:: Task statement ::
In the listing below, the lines starting with the line with "in other environments." and going on through the line with "Credits go to" are to be reproduced exactly, and only those.

:: Input records ::
--*--

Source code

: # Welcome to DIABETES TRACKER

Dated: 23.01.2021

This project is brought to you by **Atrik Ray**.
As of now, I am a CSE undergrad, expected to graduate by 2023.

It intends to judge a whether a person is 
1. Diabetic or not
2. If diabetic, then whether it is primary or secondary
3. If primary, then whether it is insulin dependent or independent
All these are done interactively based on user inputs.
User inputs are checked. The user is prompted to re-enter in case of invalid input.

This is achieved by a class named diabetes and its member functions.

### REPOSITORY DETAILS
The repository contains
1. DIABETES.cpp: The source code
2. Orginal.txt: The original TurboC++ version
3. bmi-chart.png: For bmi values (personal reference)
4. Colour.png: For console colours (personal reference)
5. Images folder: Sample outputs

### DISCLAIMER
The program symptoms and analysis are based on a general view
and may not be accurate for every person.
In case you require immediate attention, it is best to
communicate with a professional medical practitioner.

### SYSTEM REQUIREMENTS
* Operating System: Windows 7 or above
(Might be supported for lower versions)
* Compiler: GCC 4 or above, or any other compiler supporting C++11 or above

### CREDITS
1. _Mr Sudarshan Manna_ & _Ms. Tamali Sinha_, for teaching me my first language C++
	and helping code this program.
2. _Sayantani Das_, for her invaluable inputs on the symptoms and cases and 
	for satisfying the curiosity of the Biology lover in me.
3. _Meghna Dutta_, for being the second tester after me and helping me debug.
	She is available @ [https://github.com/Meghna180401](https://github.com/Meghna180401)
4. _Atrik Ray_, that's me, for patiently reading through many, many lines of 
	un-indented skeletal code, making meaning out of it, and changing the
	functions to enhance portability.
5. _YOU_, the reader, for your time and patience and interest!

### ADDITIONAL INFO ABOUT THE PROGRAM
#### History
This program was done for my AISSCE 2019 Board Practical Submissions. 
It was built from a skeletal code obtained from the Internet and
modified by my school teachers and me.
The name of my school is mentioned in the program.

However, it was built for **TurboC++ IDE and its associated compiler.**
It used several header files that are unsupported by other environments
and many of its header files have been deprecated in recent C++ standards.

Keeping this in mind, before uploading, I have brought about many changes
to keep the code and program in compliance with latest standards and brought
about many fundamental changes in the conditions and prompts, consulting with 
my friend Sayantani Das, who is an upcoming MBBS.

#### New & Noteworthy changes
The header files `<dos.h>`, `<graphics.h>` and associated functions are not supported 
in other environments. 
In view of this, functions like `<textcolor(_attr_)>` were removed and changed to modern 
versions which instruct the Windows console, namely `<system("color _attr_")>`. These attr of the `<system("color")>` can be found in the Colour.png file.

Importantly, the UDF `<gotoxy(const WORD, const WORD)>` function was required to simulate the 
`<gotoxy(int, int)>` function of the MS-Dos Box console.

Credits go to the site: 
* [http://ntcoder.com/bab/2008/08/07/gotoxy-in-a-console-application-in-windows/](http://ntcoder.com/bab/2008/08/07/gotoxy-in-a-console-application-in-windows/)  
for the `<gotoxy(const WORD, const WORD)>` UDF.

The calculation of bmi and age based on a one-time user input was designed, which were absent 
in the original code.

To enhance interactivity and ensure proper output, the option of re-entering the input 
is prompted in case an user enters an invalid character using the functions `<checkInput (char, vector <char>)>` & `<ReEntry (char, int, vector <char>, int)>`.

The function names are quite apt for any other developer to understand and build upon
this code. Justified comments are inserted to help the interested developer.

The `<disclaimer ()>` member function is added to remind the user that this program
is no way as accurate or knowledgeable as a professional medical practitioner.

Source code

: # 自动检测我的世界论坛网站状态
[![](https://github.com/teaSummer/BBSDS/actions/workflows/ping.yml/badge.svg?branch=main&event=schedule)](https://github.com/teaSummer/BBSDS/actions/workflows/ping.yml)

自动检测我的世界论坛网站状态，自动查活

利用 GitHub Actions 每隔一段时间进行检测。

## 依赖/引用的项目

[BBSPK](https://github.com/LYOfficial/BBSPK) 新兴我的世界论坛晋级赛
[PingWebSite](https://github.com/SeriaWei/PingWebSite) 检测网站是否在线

--*--

:: Answer for this exercise ::
in other environments. 
In view of this, functions like `<textcolor(_attr_)>` were removed and changed to modern 
versions which instruct the Windows console, namely `<system("color _attr_")>`. These attr of the `<system("color")>` can be found in the Colour.png file.

Importantly, the UDF `<gotoxy(const WORD, const WORD)>` function was required to simulate the 
`<gotoxy(int, int)>` function of the MS-Dos Box console.

Credits go to the site: 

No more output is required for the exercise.